▶ **Request**
From the data below, copy exactly the lines that lie between the one holding "[308,347,557,363] nahrajte obrázky" and the one holding "(209, 397) none", including both, and nothing more.
Start of Records to process
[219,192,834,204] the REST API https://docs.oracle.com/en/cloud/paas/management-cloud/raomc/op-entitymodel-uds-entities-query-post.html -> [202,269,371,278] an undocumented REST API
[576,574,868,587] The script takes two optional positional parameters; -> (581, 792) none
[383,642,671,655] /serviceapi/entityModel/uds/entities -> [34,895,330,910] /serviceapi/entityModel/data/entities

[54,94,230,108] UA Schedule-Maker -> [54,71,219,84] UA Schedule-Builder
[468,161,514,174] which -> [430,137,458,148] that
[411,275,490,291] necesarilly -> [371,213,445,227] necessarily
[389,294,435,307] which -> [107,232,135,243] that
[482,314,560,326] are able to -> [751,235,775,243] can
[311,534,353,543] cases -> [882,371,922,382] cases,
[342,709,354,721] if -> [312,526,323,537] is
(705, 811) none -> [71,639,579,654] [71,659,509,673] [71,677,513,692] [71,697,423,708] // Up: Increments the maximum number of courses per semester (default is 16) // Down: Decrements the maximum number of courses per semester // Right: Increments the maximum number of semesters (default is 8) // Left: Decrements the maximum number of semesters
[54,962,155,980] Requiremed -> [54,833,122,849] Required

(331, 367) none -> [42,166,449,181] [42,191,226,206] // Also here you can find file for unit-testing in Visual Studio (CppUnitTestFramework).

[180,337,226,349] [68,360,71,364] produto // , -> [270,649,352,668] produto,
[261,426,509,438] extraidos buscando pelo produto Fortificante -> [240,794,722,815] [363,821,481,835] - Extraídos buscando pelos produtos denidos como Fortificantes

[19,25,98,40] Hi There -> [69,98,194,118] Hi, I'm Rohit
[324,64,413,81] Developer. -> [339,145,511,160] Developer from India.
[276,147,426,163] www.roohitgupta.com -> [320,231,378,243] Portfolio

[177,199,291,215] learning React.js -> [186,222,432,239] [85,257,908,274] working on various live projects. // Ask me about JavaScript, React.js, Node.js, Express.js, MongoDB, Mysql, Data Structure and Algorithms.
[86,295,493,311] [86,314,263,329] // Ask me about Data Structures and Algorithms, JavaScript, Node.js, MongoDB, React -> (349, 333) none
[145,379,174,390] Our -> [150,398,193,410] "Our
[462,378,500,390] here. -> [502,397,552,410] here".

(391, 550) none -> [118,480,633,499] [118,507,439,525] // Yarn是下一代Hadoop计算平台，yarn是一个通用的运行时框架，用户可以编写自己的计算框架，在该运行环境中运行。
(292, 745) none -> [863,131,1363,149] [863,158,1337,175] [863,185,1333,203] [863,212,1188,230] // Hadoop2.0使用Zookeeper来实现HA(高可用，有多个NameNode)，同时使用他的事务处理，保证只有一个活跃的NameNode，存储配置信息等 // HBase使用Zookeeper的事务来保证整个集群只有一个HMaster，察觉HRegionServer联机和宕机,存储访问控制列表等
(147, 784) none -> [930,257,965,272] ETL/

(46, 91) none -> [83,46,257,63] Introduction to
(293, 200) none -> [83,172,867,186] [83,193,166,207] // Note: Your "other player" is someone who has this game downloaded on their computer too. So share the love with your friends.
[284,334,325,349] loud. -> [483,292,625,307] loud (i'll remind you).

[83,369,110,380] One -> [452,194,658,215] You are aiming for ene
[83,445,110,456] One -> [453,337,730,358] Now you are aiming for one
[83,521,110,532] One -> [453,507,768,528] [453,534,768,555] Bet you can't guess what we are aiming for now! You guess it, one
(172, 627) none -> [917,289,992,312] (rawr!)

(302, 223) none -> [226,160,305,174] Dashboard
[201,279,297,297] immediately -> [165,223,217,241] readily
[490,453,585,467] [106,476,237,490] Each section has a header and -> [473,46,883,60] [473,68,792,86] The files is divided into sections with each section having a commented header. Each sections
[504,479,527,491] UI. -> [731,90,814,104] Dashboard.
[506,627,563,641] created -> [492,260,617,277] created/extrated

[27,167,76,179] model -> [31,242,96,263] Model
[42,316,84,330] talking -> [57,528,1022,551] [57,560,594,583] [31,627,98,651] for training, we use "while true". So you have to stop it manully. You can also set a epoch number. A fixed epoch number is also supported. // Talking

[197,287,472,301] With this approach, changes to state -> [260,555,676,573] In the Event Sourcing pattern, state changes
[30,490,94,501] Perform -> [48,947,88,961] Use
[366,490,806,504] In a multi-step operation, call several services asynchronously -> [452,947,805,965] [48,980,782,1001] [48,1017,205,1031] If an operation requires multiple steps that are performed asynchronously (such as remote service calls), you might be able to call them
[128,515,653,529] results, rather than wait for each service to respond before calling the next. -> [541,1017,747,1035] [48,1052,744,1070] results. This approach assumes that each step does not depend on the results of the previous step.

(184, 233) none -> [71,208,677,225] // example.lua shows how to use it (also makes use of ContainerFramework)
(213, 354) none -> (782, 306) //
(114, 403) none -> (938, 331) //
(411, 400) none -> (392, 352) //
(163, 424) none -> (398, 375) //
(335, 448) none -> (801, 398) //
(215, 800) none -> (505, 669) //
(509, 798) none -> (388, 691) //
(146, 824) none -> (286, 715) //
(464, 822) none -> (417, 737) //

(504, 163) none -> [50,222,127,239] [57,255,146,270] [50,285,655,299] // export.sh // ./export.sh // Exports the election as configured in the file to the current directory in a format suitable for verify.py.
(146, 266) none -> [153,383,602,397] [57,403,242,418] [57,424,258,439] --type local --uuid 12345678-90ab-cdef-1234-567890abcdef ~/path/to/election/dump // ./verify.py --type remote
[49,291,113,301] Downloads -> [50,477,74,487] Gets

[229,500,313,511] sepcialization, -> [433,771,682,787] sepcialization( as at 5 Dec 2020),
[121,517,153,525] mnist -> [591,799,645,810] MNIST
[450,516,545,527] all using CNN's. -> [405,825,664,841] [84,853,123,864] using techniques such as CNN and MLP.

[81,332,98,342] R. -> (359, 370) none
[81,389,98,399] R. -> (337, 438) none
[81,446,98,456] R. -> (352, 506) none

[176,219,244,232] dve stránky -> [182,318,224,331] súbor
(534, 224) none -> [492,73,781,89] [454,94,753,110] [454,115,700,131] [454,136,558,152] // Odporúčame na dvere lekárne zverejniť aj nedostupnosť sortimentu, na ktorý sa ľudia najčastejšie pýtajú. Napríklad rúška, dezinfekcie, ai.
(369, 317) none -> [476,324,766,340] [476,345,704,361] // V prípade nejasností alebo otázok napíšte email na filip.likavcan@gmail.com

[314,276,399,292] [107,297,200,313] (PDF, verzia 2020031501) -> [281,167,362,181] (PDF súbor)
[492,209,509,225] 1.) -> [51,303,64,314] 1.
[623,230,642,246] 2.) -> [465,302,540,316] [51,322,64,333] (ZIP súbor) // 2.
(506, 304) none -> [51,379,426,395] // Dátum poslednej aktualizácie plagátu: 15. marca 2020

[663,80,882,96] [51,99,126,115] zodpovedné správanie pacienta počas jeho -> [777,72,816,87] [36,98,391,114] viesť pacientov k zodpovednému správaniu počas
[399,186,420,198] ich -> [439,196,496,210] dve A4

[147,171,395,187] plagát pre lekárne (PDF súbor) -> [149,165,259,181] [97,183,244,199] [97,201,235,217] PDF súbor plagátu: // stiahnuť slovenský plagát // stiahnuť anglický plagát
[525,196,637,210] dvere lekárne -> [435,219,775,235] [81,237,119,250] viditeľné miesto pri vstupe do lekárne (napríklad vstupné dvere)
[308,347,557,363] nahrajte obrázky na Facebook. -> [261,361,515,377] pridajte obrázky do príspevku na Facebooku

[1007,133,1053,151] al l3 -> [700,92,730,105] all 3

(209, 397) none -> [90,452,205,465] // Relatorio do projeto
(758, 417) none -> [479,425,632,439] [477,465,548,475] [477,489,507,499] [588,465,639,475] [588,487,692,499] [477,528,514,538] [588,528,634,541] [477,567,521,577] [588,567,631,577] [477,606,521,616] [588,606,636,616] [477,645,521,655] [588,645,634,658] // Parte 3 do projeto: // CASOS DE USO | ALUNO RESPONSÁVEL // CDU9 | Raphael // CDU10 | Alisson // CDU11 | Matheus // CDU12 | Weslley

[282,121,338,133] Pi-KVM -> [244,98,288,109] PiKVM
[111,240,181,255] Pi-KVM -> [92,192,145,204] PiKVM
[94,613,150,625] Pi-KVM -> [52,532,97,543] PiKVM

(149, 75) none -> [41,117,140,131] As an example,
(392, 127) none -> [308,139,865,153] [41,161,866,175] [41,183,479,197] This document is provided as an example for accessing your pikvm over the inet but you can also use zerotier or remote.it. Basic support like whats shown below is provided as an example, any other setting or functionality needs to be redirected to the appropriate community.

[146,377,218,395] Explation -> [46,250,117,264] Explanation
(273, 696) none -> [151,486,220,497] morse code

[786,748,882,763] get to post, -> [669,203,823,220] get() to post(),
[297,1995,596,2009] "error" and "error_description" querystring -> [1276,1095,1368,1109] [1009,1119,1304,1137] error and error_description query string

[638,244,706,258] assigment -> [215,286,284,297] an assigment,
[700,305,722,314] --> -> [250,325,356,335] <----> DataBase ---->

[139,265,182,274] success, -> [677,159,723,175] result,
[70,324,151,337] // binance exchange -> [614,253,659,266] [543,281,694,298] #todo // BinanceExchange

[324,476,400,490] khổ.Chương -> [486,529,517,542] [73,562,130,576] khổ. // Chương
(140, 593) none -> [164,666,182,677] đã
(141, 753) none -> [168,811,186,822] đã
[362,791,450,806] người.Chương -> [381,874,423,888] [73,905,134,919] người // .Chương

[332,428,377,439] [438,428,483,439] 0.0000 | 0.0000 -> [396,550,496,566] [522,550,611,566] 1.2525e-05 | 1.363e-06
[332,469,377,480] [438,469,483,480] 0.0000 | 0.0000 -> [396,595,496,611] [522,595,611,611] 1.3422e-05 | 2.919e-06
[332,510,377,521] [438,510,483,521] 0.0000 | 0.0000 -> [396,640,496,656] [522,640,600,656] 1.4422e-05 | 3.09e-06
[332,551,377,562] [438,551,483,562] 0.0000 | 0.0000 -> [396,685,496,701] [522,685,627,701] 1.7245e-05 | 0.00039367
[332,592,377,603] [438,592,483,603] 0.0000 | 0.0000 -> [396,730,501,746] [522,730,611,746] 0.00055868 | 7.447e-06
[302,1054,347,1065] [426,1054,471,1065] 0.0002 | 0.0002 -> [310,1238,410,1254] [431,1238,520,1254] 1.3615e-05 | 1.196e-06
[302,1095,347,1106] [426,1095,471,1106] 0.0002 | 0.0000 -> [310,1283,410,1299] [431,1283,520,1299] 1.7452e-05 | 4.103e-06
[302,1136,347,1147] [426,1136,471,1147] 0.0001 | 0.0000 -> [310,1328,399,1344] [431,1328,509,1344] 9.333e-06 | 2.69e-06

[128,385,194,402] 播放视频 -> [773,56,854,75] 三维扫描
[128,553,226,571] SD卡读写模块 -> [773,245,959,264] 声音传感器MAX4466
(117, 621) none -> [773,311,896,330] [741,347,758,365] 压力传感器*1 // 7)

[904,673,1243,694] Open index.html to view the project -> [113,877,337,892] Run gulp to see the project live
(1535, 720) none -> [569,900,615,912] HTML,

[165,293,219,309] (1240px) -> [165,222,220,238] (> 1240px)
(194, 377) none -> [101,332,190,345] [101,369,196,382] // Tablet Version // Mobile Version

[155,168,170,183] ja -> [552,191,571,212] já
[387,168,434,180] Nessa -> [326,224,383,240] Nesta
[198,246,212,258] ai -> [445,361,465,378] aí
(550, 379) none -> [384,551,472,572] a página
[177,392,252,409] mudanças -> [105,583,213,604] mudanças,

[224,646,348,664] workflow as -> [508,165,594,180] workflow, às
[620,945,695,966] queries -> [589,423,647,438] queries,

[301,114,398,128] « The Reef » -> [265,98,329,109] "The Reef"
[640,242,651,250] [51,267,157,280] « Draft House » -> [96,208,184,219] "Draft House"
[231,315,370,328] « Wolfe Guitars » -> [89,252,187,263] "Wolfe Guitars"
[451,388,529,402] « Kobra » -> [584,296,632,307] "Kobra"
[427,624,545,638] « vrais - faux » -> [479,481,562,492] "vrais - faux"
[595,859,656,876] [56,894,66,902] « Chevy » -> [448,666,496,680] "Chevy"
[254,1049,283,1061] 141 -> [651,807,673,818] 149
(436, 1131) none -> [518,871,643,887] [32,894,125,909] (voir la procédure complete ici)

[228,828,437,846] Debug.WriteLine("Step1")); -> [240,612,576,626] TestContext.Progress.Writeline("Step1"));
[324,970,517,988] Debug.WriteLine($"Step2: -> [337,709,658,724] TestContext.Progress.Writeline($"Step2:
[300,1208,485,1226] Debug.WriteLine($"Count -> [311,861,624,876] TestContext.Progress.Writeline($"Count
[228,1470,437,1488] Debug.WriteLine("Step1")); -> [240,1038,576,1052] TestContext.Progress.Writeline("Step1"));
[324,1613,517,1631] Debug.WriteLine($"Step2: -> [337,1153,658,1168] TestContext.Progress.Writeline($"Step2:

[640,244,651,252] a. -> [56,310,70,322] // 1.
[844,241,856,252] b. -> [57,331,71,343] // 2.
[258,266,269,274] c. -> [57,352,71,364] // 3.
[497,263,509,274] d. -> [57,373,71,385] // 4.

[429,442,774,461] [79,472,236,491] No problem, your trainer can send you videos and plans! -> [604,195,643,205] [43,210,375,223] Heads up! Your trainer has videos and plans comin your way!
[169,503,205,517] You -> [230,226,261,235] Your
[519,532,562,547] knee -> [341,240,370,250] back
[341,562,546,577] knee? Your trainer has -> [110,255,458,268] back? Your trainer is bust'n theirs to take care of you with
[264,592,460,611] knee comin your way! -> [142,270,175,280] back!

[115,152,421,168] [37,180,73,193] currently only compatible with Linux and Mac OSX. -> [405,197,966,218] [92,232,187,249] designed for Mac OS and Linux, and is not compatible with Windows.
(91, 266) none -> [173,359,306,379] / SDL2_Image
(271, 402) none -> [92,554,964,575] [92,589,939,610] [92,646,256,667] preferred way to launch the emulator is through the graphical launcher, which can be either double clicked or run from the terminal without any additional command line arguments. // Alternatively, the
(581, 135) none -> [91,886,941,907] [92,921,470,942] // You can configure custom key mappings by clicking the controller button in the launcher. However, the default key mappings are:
End of Records to process
▶ **Problem solution**
[308,347,557,363] nahrajte obrázky na Facebook. -> [261,361,515,377] pridajte obrázky do príspevku na Facebooku

[1007,133,1053,151] al l3 -> [700,92,730,105] all 3

(209, 397) none -> [90,452,205,465] // Relatorio do projeto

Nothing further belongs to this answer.